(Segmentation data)
——————

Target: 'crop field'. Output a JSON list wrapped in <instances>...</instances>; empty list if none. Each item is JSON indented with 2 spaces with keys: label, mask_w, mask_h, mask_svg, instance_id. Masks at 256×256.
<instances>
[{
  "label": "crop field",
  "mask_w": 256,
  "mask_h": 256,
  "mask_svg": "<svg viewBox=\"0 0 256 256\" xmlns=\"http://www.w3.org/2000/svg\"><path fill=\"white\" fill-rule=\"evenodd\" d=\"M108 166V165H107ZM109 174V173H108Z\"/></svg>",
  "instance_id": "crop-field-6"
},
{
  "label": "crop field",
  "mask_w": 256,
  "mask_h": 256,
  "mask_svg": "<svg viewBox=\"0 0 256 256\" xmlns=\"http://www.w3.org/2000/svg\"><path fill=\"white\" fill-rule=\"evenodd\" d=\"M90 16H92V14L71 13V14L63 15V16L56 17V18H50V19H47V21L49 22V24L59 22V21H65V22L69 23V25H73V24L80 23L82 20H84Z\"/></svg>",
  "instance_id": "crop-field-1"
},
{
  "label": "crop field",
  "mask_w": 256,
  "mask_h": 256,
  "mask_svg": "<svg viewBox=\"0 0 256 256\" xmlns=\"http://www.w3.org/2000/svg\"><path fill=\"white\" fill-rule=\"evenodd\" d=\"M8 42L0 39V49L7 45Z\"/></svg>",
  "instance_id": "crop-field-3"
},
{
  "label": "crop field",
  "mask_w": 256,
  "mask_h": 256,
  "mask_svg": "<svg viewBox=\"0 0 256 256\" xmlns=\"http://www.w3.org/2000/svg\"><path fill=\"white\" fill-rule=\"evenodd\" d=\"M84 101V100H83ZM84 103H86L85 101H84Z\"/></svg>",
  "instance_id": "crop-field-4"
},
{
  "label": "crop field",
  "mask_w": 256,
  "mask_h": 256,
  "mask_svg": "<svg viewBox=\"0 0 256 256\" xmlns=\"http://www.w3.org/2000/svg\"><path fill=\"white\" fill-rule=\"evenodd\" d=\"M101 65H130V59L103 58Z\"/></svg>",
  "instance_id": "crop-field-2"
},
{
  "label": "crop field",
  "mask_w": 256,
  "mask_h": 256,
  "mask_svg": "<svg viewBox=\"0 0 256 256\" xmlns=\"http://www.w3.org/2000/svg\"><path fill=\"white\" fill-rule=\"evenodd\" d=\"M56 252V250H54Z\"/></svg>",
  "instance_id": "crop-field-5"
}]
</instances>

——————

_TASK TO CARRY OUT:_ Change "Target" to "Class" in the records above and reproduce every line with all other text left as it is.

_OUTPUT OF THE TASK:_
Class: 'crop field'. Output a JSON list wrapped in <instances>...</instances>; empty list if none. Each item is JSON indented with 2 spaces with keys: label, mask_w, mask_h, mask_svg, instance_id. Masks at 256×256.
<instances>
[{
  "label": "crop field",
  "mask_w": 256,
  "mask_h": 256,
  "mask_svg": "<svg viewBox=\"0 0 256 256\" xmlns=\"http://www.w3.org/2000/svg\"><path fill=\"white\" fill-rule=\"evenodd\" d=\"M108 166V165H107ZM109 174V173H108Z\"/></svg>",
  "instance_id": "crop-field-6"
},
{
  "label": "crop field",
  "mask_w": 256,
  "mask_h": 256,
  "mask_svg": "<svg viewBox=\"0 0 256 256\" xmlns=\"http://www.w3.org/2000/svg\"><path fill=\"white\" fill-rule=\"evenodd\" d=\"M90 16H92V14L71 13V14L63 15V16L56 17V18H50V19H47V21L49 22V24L59 22V21H65V22L69 23V25H73V24L80 23L82 20H84Z\"/></svg>",
  "instance_id": "crop-field-1"
},
{
  "label": "crop field",
  "mask_w": 256,
  "mask_h": 256,
  "mask_svg": "<svg viewBox=\"0 0 256 256\" xmlns=\"http://www.w3.org/2000/svg\"><path fill=\"white\" fill-rule=\"evenodd\" d=\"M8 42L0 39V49L7 45Z\"/></svg>",
  "instance_id": "crop-field-3"
},
{
  "label": "crop field",
  "mask_w": 256,
  "mask_h": 256,
  "mask_svg": "<svg viewBox=\"0 0 256 256\" xmlns=\"http://www.w3.org/2000/svg\"><path fill=\"white\" fill-rule=\"evenodd\" d=\"M84 101V100H83ZM84 103H86L85 101H84Z\"/></svg>",
  "instance_id": "crop-field-4"
},
{
  "label": "crop field",
  "mask_w": 256,
  "mask_h": 256,
  "mask_svg": "<svg viewBox=\"0 0 256 256\" xmlns=\"http://www.w3.org/2000/svg\"><path fill=\"white\" fill-rule=\"evenodd\" d=\"M101 65H130V59L103 58Z\"/></svg>",
  "instance_id": "crop-field-2"
},
{
  "label": "crop field",
  "mask_w": 256,
  "mask_h": 256,
  "mask_svg": "<svg viewBox=\"0 0 256 256\" xmlns=\"http://www.w3.org/2000/svg\"><path fill=\"white\" fill-rule=\"evenodd\" d=\"M56 252V250H54Z\"/></svg>",
  "instance_id": "crop-field-5"
}]
</instances>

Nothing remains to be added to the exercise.